4. Maximize participant diversity. When learning leaders create cross-functional teams for a leadership development initiative, they must ensure the participants will represent diverse perspectives and functional knowledge. Leaders also should consider age, geography, nationality, level of experience and every other aspect of human diversity. The goal should be to maximize diversity while making sure that things don’t go so far the team won’t be able to overcome logistics to meet. Diversity is important because leaders who can celebrate and make a mix of humanity work tend to be embraced globally because they can inspire even when there are differences.

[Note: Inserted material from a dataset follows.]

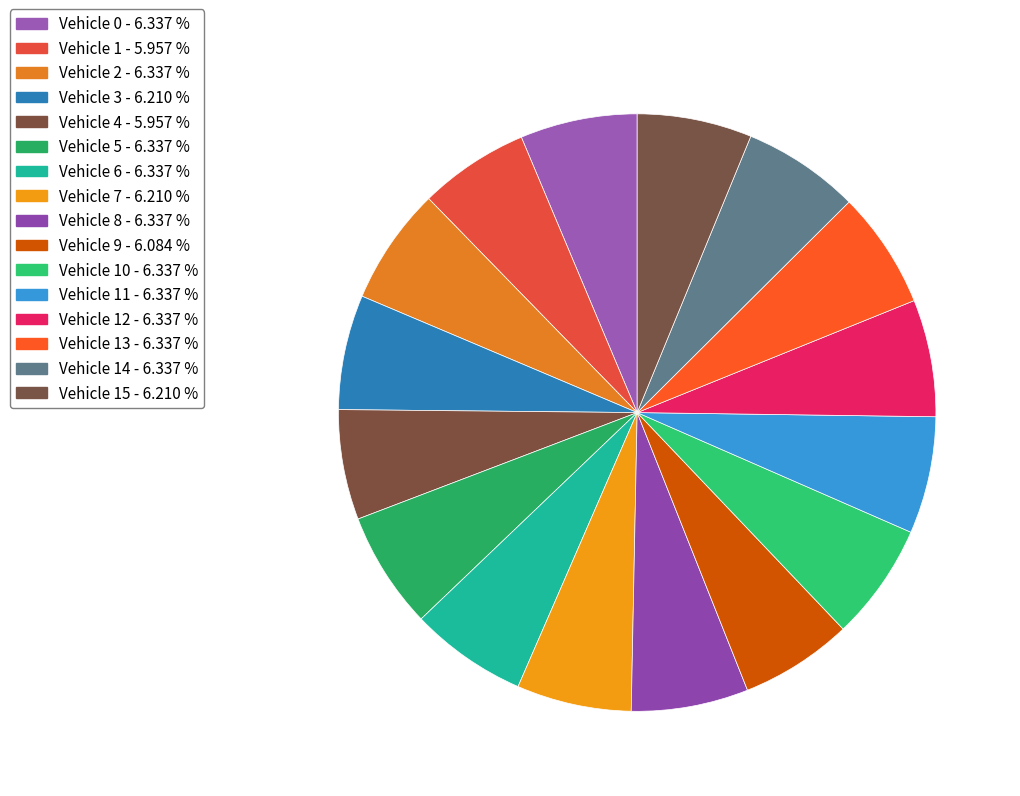

Count the number of slices in the pie.

16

5. Have a plan for accountability. The project must be linked back to an individual participant’s talent management plan, and managers must be engaged. The project should be part of the employee’s annual evaluation or part of a formalized review so the experiences and work are integrated into the employee review process.
Cross-functional leadership development is a practical response to organizations trying to do more with less. When done right, it provides participants with real experiences and learning opportunities so they understand how they are operating and what they can do differently to achieve goals for themselves, the department and the organization. Such programs lead to behavioral changes through lateral connections and influence, and can provide real advantages to the business.